- [EXERCISE REQUIREMENTS]
Copy the lines below word for word, leaving out the pictures.

★ ★ ★ ★

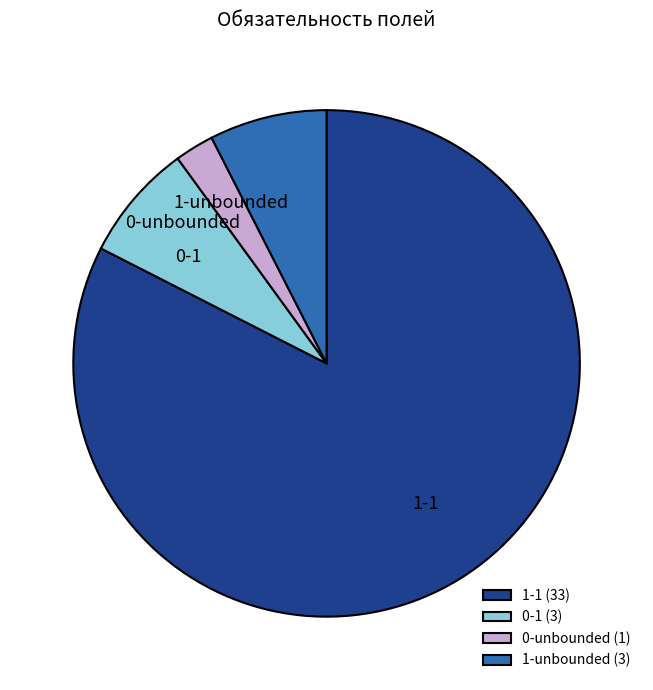

How many segments does this pie chart have?

4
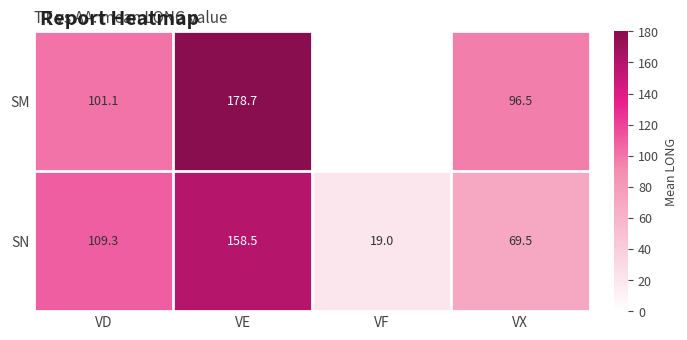

How many series are shown in this chart?

2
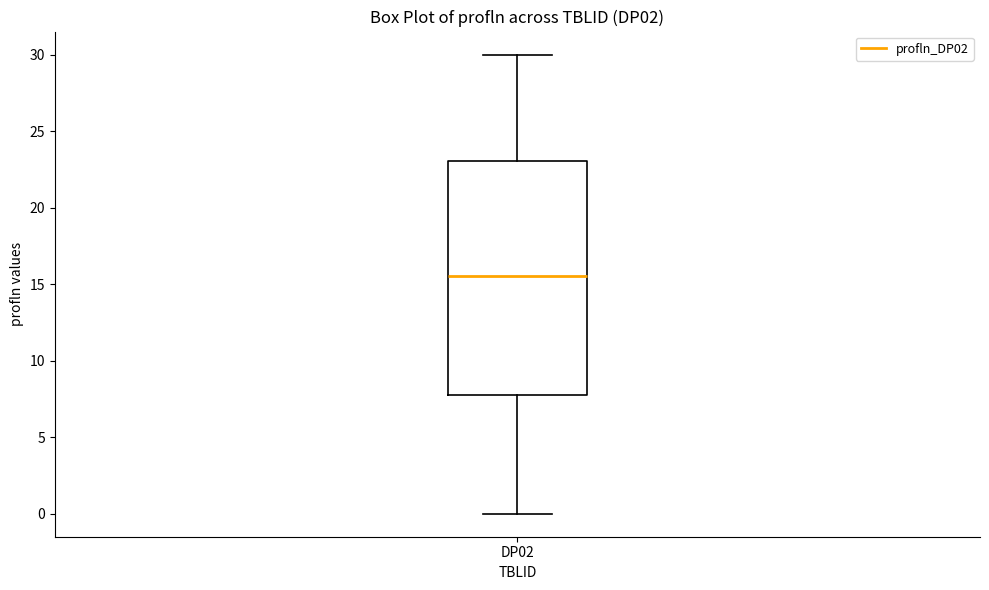

Read this box plot against the y-axis: the position of the median line, the range covered by the box, and the ends of both whiskers. The values are not printed on the chart, so give them approximately, as read against the axis.

median 15.5, box 8.0 to 23.0, whiskers 0.0 to 30.0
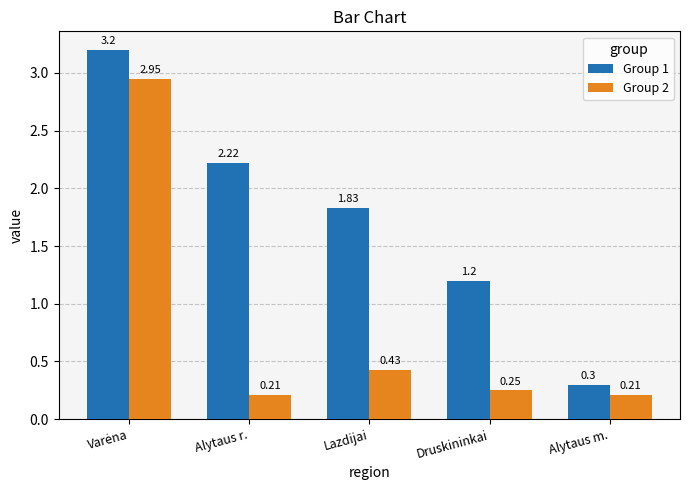

At which label is Group 2 closest to 1?

Lazdijai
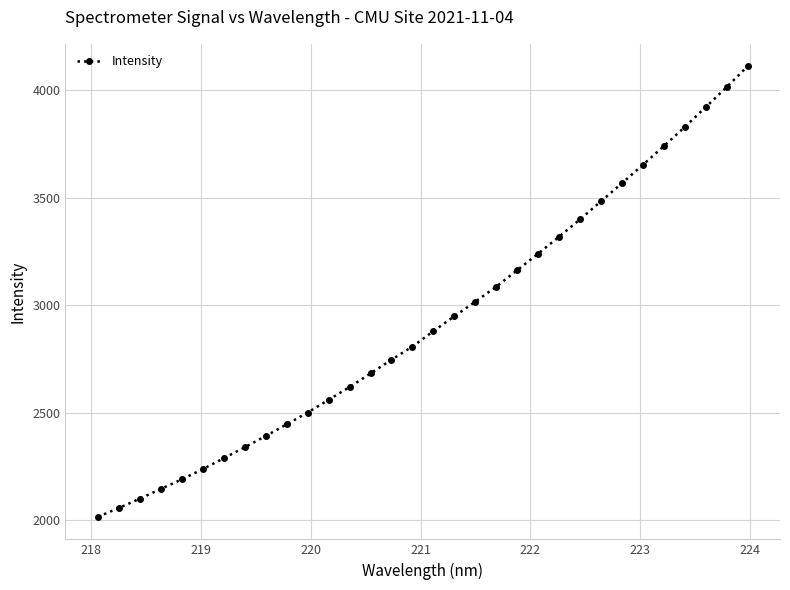

What is the smallest value displayed?

2016.0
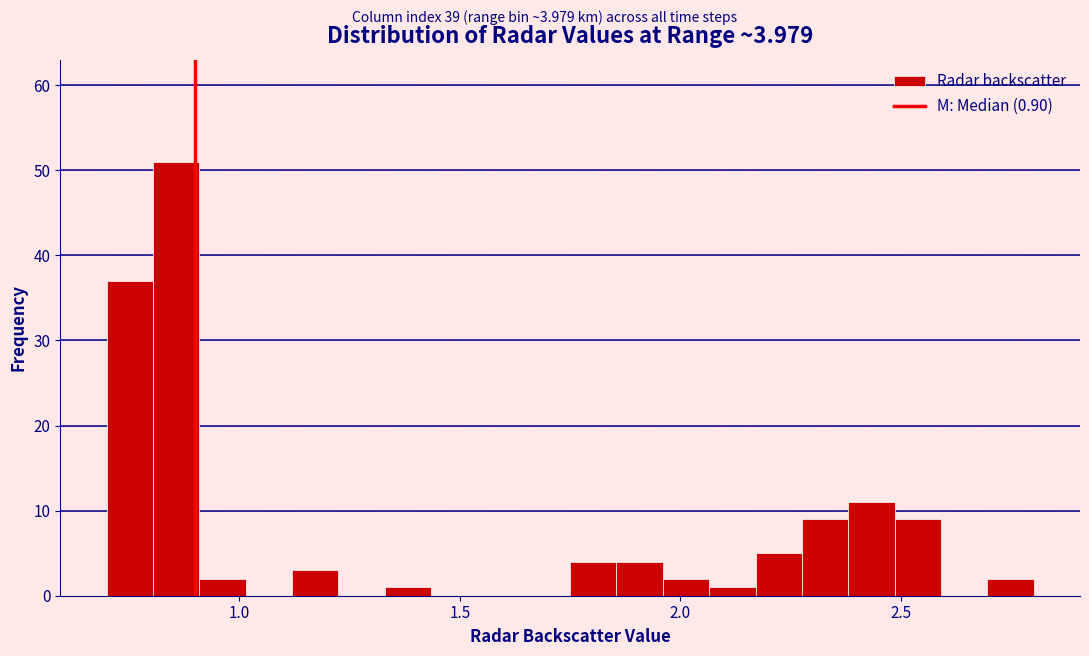

Read against the x-axis, roughly where is the centre of the tallest bar?

0.85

★ ★ ★ ★

- [WRITTEN ANSWER]
How many segments does this pie chart have?

4

How many series are shown in this chart?

2

Read this box plot against the y-axis: the position of the median line, the range covered by the box, and the ends of both whiskers. The values are not printed on the chart, so give them approximately, as read against the axis.

median 15.5, box 8.0 to 23.0, whiskers 0.0 to 30.0

At which label is Group 2 closest to 1?

Lazdijai

What is the smallest value displayed?

2016.0

Read against the x-axis, roughly where is the centre of the tallest bar?

0.85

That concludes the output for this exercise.